문제 ::
아래 데이터에서 "documentos"라는 단어가 들어 있는 줄을 모두 그대로 나열해 주세요. 대소문자를 구분합니다.

================

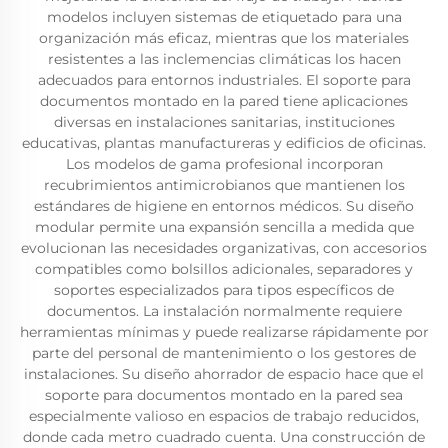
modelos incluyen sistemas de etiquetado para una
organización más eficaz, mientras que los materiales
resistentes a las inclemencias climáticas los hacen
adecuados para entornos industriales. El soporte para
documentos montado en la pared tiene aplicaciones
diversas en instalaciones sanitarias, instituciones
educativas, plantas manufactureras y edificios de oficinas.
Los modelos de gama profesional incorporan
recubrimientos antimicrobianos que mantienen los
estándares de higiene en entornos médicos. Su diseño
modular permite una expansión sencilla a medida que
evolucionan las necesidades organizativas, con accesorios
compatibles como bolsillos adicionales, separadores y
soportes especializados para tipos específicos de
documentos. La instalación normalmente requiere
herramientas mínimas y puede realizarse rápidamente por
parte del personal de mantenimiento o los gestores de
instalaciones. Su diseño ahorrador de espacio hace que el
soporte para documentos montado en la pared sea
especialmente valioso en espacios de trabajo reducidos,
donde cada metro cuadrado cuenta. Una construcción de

================

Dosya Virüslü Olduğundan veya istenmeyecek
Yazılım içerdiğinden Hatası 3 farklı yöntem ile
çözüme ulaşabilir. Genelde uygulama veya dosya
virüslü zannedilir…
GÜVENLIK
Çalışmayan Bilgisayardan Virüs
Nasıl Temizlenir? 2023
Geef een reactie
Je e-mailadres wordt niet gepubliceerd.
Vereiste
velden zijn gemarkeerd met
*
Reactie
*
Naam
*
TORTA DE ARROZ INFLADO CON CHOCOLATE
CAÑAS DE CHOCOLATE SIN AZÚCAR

================

아래 결과 ::
documentos montado en la pared tiene aplicaciones
documentos. La instalación normalmente requiere
soporte para documentos montado en la pared sea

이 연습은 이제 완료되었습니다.